Edit the entries below by changing every "Source Extractor" to "SExtractor", and leave everything else untouched.

#### DATA EXTRACT

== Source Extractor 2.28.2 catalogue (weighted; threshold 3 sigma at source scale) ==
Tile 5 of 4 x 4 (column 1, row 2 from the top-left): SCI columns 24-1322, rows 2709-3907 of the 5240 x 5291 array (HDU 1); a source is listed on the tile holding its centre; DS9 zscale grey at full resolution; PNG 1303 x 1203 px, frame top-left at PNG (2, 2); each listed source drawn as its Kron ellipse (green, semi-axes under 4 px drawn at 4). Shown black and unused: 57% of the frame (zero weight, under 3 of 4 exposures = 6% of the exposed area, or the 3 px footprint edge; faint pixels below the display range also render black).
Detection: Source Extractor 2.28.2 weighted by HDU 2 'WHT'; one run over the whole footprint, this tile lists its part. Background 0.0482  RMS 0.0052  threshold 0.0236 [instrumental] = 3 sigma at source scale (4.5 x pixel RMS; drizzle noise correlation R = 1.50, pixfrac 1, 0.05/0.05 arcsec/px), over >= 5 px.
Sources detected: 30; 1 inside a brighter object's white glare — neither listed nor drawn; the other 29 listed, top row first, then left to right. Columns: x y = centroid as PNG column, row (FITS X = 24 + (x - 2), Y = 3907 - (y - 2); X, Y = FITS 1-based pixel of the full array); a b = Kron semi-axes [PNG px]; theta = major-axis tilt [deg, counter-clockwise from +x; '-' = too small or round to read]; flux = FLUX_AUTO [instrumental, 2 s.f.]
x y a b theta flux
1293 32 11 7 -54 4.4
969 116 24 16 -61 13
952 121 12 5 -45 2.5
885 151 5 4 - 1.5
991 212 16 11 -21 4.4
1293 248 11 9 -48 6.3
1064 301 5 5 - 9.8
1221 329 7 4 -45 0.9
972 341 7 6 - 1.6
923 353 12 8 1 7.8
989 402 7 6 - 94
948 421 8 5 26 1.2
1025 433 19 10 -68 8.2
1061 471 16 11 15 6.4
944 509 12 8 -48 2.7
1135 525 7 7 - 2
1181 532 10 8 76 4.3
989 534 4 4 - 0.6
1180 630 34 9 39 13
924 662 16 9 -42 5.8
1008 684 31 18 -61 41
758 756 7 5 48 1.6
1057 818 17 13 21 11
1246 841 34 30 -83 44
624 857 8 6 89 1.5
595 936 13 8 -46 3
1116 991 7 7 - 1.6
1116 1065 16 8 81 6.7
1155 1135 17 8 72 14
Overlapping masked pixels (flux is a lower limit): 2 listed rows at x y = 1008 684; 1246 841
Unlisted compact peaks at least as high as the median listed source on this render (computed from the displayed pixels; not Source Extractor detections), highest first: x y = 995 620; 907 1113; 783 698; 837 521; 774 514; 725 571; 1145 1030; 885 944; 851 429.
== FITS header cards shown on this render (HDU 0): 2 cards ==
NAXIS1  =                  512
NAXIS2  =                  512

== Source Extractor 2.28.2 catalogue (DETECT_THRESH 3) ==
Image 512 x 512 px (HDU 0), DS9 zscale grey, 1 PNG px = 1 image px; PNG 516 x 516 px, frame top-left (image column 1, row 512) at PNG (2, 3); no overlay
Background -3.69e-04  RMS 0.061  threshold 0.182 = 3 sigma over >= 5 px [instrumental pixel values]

########

▸ RESULT OF THE TASK
== SExtractor 2.28.2 catalogue (weighted; threshold 3 sigma at source scale) ==
Tile 5 of 4 x 4 (column 1, row 2 from the top-left): SCI columns 24-1322, rows 2709-3907 of the 5240 x 5291 array (HDU 1); a source is listed on the tile holding its centre; DS9 zscale grey at full resolution; PNG 1303 x 1203 px, frame top-left at PNG (2, 2); each listed source drawn as its Kron ellipse (green, semi-axes under 4 px drawn at 4). Shown black and unused: 57% of the frame (zero weight, under 3 of 4 exposures = 6% of the exposed area, or the 3 px footprint edge; faint pixels below the display range also render black).
Detection: SExtractor 2.28.2 weighted by HDU 2 'WHT'; one run over the whole footprint, this tile lists its part. Background 0.0482  RMS 0.0052  threshold 0.0236 [instrumental] = 3 sigma at source scale (4.5 x pixel RMS; drizzle noise correlation R = 1.50, pixfrac 1, 0.05/0.05 arcsec/px), over >= 5 px.
Sources detected: 30; 1 inside a brighter object's white glare — neither listed nor drawn; the other 29 listed, top row first, then left to right. Columns: x y = centroid as PNG column, row (FITS X = 24 + (x - 2), Y = 3907 - (y - 2); X, Y = FITS 1-based pixel of the full array); a b = Kron semi-axes [PNG px]; theta = major-axis tilt [deg, counter-clockwise from +x; '-' = too small or round to read]; flux = FLUX_AUTO [instrumental, 2 s.f.]
x y a b theta flux
1293 32 11 7 -54 4.4
969 116 24 16 -61 13
952 121 12 5 -45 2.5
885 151 5 4 - 1.5
991 212 16 11 -21 4.4
1293 248 11 9 -48 6.3
1064 301 5 5 - 9.8
1221 329 7 4 -45 0.9
972 341 7 6 - 1.6
923 353 12 8 1 7.8
989 402 7 6 - 94
948 421 8 5 26 1.2
1025 433 19 10 -68 8.2
1061 471 16 11 15 6.4
944 509 12 8 -48 2.7
1135 525 7 7 - 2
1181 532 10 8 76 4.3
989 534 4 4 - 0.6
1180 630 34 9 39 13
924 662 16 9 -42 5.8
1008 684 31 18 -61 41
758 756 7 5 48 1.6
1057 818 17 13 21 11
1246 841 34 30 -83 44
624 857 8 6 89 1.5
595 936 13 8 -46 3
1116 991 7 7 - 1.6
1116 1065 16 8 81 6.7
1155 1135 17 8 72 14
Overlapping masked pixels (flux is a lower limit): 2 listed rows at x y = 1008 684; 1246 841
Unlisted compact peaks at least as high as the median listed source on this render (computed from the displayed pixels; not SExtractor detections), highest first: x y = 995 620; 907 1113; 783 698; 837 521; 774 514; 725 571; 1145 1030; 885 944; 851 429.
== FITS header cards shown on this render (HDU 0): 2 cards ==
NAXIS1  =                  512
NAXIS2  =                  512

== SExtractor 2.28.2 catalogue (DETECT_THRESH 3) ==
Image 512 x 512 px (HDU 0), DS9 zscale grey, 1 PNG px = 1 image px; PNG 516 x 516 px, frame top-left (image column 1, row 512) at PNG (2, 3); no overlay
Background -3.69e-04  RMS 0.061  threshold 0.182 = 3 sigma over >= 5 px [instrumental pixel values]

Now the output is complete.